Thursday, February 10th marked the first time ever that Avonworth High School administered the Armed Services Vocational Aptitude Battery test not just to the small handful of students interested in the military, but every student in 10th and 11th grade.

One factor behind this decision? Sophomores may use this ASVAB score to replace a low Keystone score, and potentially replace any Keystone testing at all. Juniors who had Keystone reporting disrupted by COVID-related changes in 2020-2021 may also be able to use this score. A passing Keystone score is otherwise required for graduation, so the ASVAB could change that.

Although the testing was originally scheduled for Thursday, February 3rd,  testing was moved back a week after Winter Storm Landon caused the district to pivot to remote learning and use two FID days February 3rd and 4th.

About half of the faculty served as proctors on Thursday, Feb 10th. Pictured are some of the materials provided by the two ASVAB representatives who were on-site during the test administration.


According to, there are two versions of this standardized test, both created in the late 1960’s:

  • The enlistment version of the ASVAB is given at a Military Entrance Processing Station (MEPS) and is used for recruiting purposes only.
  • The student testing program, also known as the ASVAB Career Exploration Program (CEP), is used for career exploration and is given in high schools and community colleges, at job corps centers, and at correctional facilities.

“I think it was worth it,” said Hunter Fritz, a sophomore. “I hope that maybe the results will show something that will help place me better in my future.”

Elizabeth Anderson, a junior, agrees that the test could be useful: “I thought it would be nice for people who are thinking about joining the military or aren’t sure which career to go into.”

Not everyone felt the same, however. “The whole thing felt very disorganized,” remarked a junior. “It was like nobody knew what was going on.” Others agreed that it felt like a “waste of time” or that they “didn’t care” because they felt that it did not apply to them. “I feel like they should have told us more before we took it,” commented Erika Valois, a junior.

Many students even chose not to take the test at all through a process called “opting-out.” There were various reasons for this: parental objection, personal beliefs, or just wanting a few extra hours to sleep in.
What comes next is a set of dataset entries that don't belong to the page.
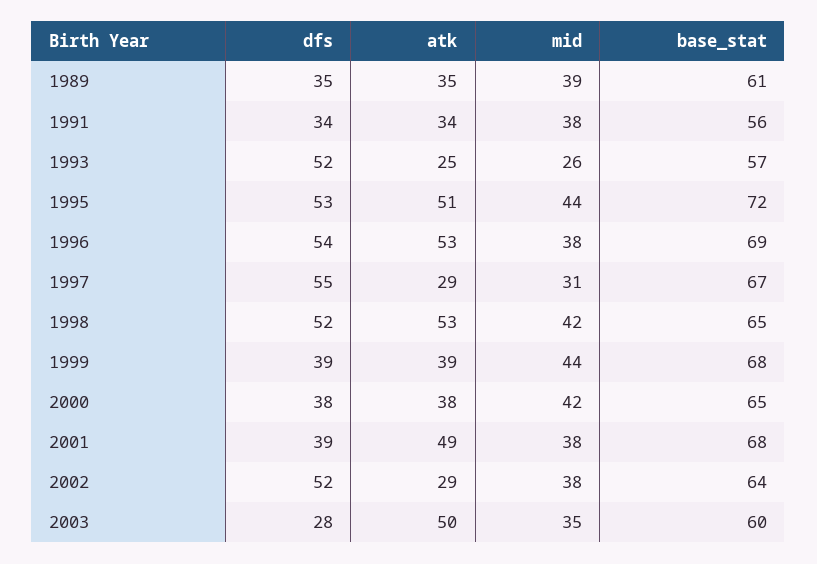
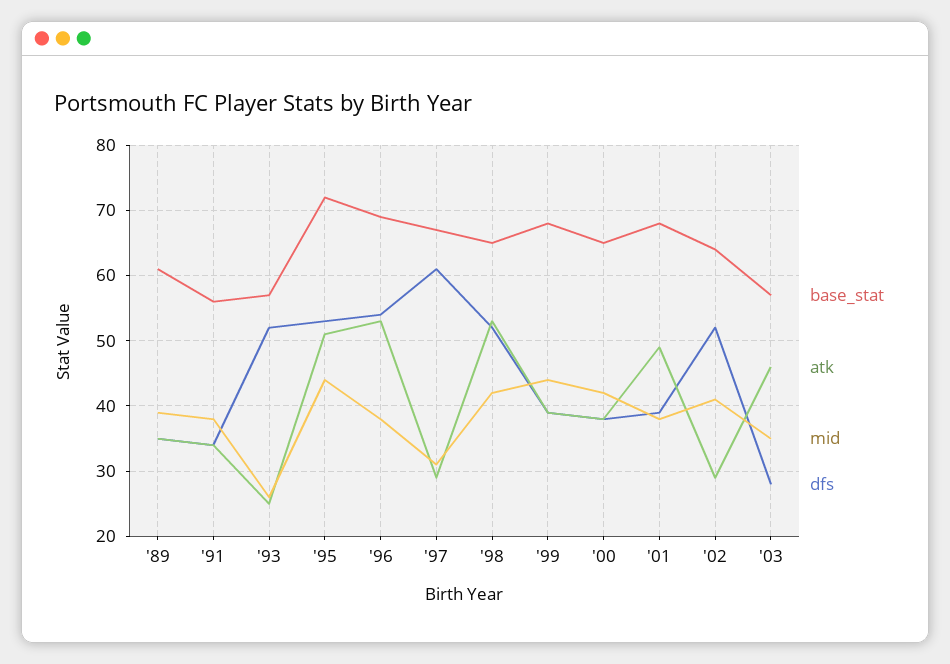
  {
    "dfs": {
      "1989": 35,
      "1991": 34,
      "1993": 52,
      "1995": 53,
      "1996": 54,
-     "1997": 55,
+     "1997": 61,
      "1998": 52,
      "1999": 39,
      "2000": 38,
      "2001": 39,
      "2002": 52,
      "2003": 28
    },
    "atk": {
      "1989": 35,
      "1991": 34,
      "1993": 25,
      "1995": 51,
      "1996": 53,
      "1997": 29,
      "1998": 53,
      "1999": 39,
      "2000": 38,
      "2001": 49,
      "2002": 29,
-     "2003": 50
+     "2003": 46
    },
    "mid": {
      "1989": 39,
      "1991": 38,
      "1993": 26,
      "1995": 44,
      "1996": 38,
      "1997": 31,
      "1998": 42,
      "1999": 44,
      "2000": 42,
      "2001": 38,
-     "2002": 38,
+     "2002": 41,
      "2003": 35
    },
    "base_stat": {
      "1989": 61,
      "1991": 56,
      "1993": 57,
      "1995": 72,
      "1996": 69,
      "1997": 67,
      "1998": 65,
      "1999": 68,
      "2000": 65,
      "2001": 68,
      "2002": 64,
-     "2003": 60
+     "2003": 57
    }
  }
Plenty of people also felt that they were confident in their career path already, and had no need to take the test since they were not interested in working with the military. So what did they do with the extra time? “I just stayed home instead,” said Jessie Reed, a junior who opted out of the ASVAB because of a scheduling conflict with the original test date.

The results of the ASVAB tests are anticipated to be returned within 2-3 weeks of the test date.
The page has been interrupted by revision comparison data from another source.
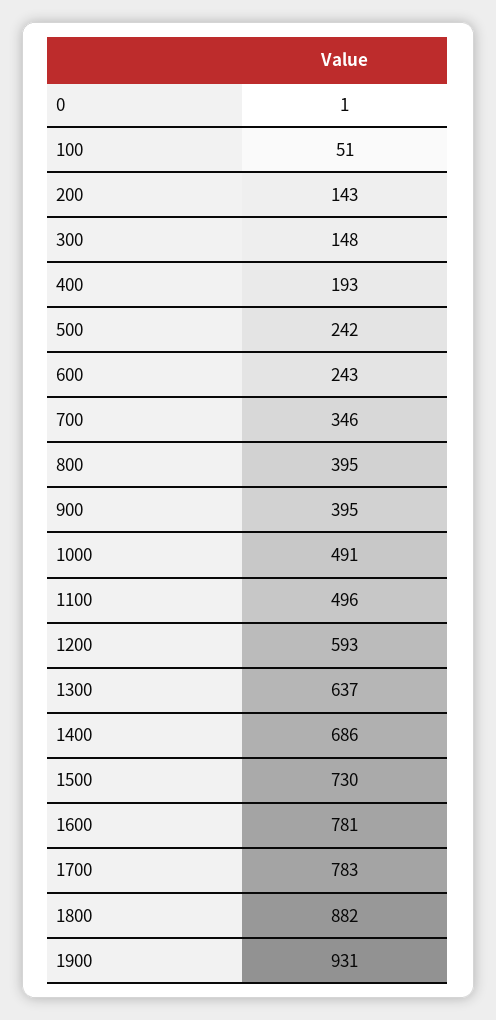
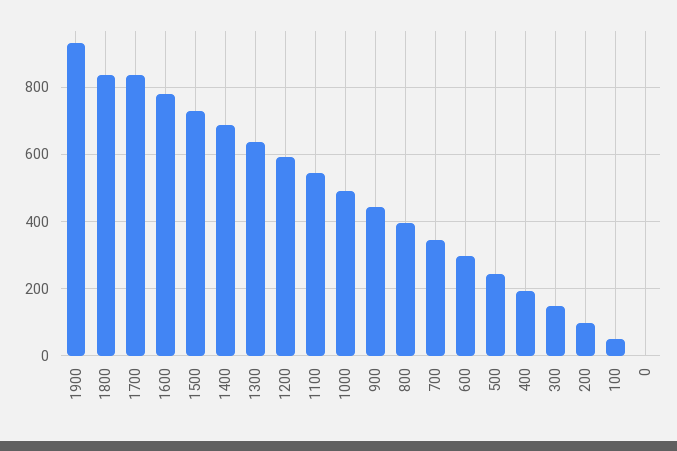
  {
    "0": 1,
    "100": 51,
-   "200": 143,
+   "200": 100,
    "300": 148,
    "400": 193,
    "500": 242,
-   "600": 243,
+   "600": 300,
    "700": 346,
    "800": 395,
-   "900": 395,
+   "900": 440,
    "1000": 491,
-   "1100": 496,
+   "1100": 540,
    "1200": 593,
    "1300": 637,
    "1400": 686,
    "1500": 730,
    "1600": 781,
-   "1700": 783,
+   "1700": 840,
-   "1800": 882,
+   "1800": 840,
    "1900": 931
  }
Myself alongside fellow juniors Rohini Pillai and Zoe Trexel (from left to right) pictured had elected to opt-out of the ASVAB testing but came to school for various obligations in the morning — some of the only juniors present at school who were not testing.

9th grade Language Arts Teacher Mr. Wells (in middle) monitors 9th-grade students during the start of MOD B. Normally in classes, 9th-grade students were waiting for buses to visit Beattie at the same time as three other local schools.

Mrs. DiNino, a nurse practitioner, came in at 11 am to speak to members of the Health and Medicine Pathway. Unfortunately, since the ASVAB testing ran over the designated time, many members of the pathway were unable to make it to the presentation. However, she provided some insightful knowledge and advice to those considering nursing as a career.

Juniors completing the ASVAB in Mr. Tuffiash’s room, 308. Originally scheduled for MODS B, C, and D, testing lasted through the middle of Lunch 3’s MOD E timing. Students in this testing room and all others were told by proctors they had to stay in the testing room until lunch 3 at 12:15.